Problem description:
Copy each line of the data below that contains the string "newSketch".

(Stored entries)
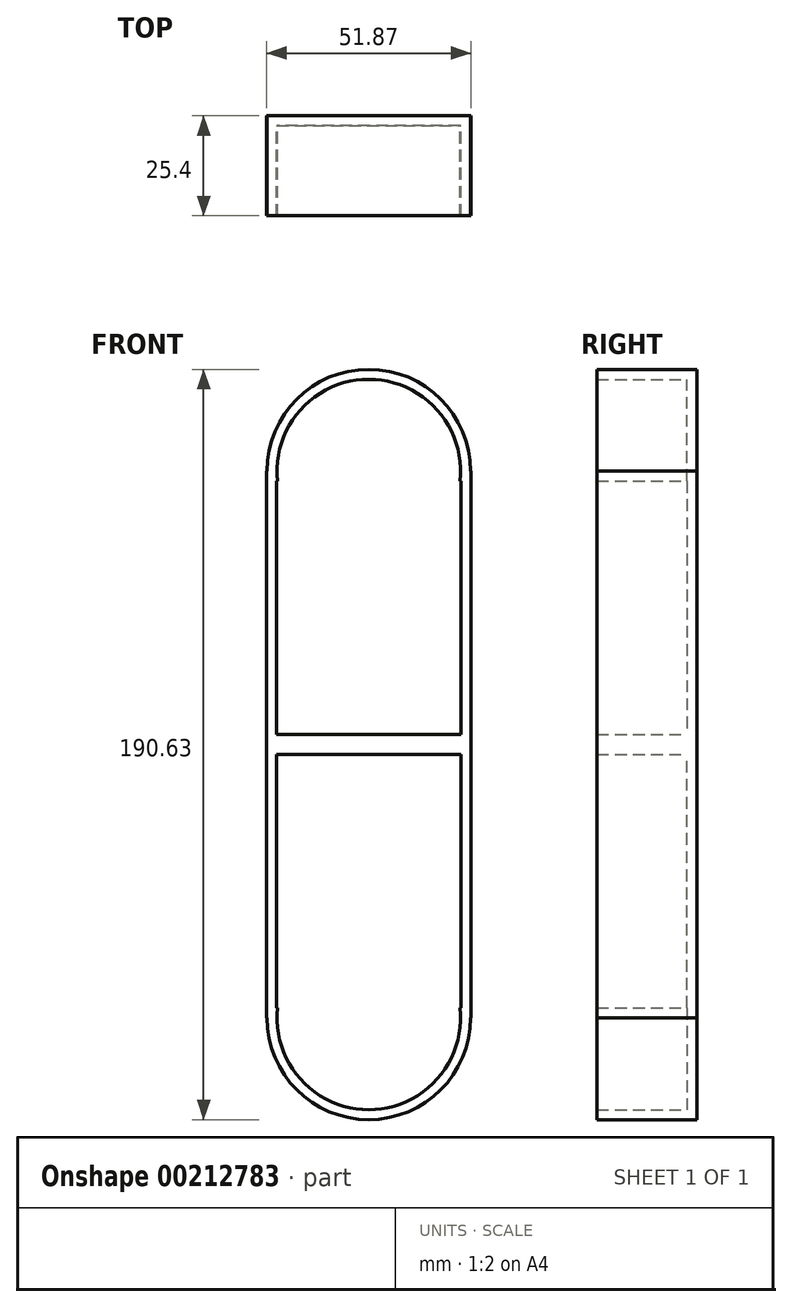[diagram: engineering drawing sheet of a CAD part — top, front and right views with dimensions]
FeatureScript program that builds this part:
annotation { "Feature Type Name" : "Feature", "Feature Type Description" : "" }
export const myFeature = defineFeature(function(context is Context, id is Id, definition is map)
    precondition{}
    {
        {
            var Q0;
            Q0=qCreatedBy(makeId("Front.planeOp"),FACE);
            var sketch = newSketch(context, id + "F0", { "sketchPlane" : qUnion([Q0])});
            skLineSegment(sketch, "E0.bottom", {"start": v(-24.38, 13.66) * mm, "end": v(27.5, 13.66) * mm});
            skLineSegment(sketch, "E0.top", {"start": v(-24.38, -55.81) * mm, "end": v(27.5, -55.81) * mm});
            skLineSegment(sketch, "E0.left", {"start": v(-24.38, 13.66) * mm, "end": v(-24.38, -55.81) * mm});
            skLineSegment(sketch, "E0.right", {"start": v(27.5, 13.66) * mm, "end": v(27.5, -55.81) * mm});
            skArc(sketch, "E1", {"start": v(27.4, 13.66) * mm, "mid": v(1.56, 39.5) * mm, "end": v(-24.3, 13.66) * mm});
            skSolve(sketch);
        }
        {
            var Q0;
            Q0 = qSketchRegion(id + "F0", true);
            extrude(context, id + "F1", {"entities" : qUnion([Q0]), "depth" : 25.4 * mm});
        }
        {
            var Q0;
            Q0=makeQuery(id+"F1.opExtrude","CAP_FACE",FACE,{"disambiguationData":[OSD([sQuery(id+"F0.wireOp",EDGE,"E0.bottom"),sQuery(id+"F0.wireOp",EDGE,"E0.top"),sQuery(id+"F0.wireOp",EDGE,"E0.left"),sQuery(id+"F0.wireOp",EDGE,"E0.right"),sQuery(id+"F0.wireOp",EDGE,"E1")])],"isStart":false});
            var sketch = newSketch(context, id + "F2", { "sketchPlane" : qUnion([Q0])});
            skLineSegment(sketch, "E2.bottom", {"start": v(-20.63, 15.75) * mm, "end": v(-20.24, 15.75) * mm});
            skLineSegment(sketch, "E2.top", {"start": v(-20.63, -52.04) * mm, "end": v(23.79, -52.04) * mm});
            skLineSegment(sketch, "E2.left", {"start": v(-20.63, 15.75) * mm, "end": v(-20.63, -52.04) * mm});
            skLineSegment(sketch, "E2.right", {"start": v(23.79, 15.75) * mm, "end": v(23.79, -52.04) * mm});
            skArc(sketch, "E3", {"start": v(23.4, 15.75) * mm, "mid": v(1.58, 37.57) * mm, "end": v(-20.24, 15.75) * mm});
            skLineSegment(sketch, "E4.trimOffspring", {"start": v(23.4, 15.75) * mm, "end": v(23.79, 15.75) * mm});
            skSolve(sketch);
        }
        {
            var Q0;
            Q0=makeQuery(id+"F1.opExtrude","CAP_FACE",FACE,{"disambiguationData":[OSD([sQuery(id+"F0.wireOp",EDGE,"E0.bottom"),sQuery(id+"F0.wireOp",EDGE,"E0.top"),sQuery(id+"F0.wireOp",EDGE,"E0.left"),sQuery(id+"F0.wireOp",EDGE,"E0.right"),sQuery(id+"F0.wireOp",EDGE,"E1")])],"isStart":false});
            shell(context, id + "F3", {"entities" : qUnion([Q0]), "thickness" : 2.54 * mm});
        }
        {
            var Q0;
            Q0=makeQuery(id+"F1.opExtrude","SWEPT_BODY",BODY,{"disambiguationData":[OSD([sQuery(id+"F0.wireOp",EDGE,"E0.bottom"),sQuery(id+"F0.wireOp",EDGE,"E0.top"),sQuery(id+"F0.wireOp",EDGE,"E0.left"),sQuery(id+"F0.wireOp",EDGE,"E0.right"),sQuery(id+"F0.wireOp",EDGE,"E1")])]});
            var Q1;
            Q1=makeQuery(id+"F1.opExtrude","SWEPT_FACE",FACE,{"disambiguationData":[OSD([sQuery(id+"F0.wireOp",EDGE,"E0.top")])]});
            mirror(context, id + "F4", {"operationType" : NewBodyOperationType.ADD, "entities" : qUnion([Q0]), "mirrorPlane" : qUnion([Q1])});
        }
    });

Right answer:
            var sketch = newSketch(context, id + "F0", { "sketchPlane" : qUnion([Q0])});
            var sketch = newSketch(context, id + "F2", { "sketchPlane" : qUnion([Q0])});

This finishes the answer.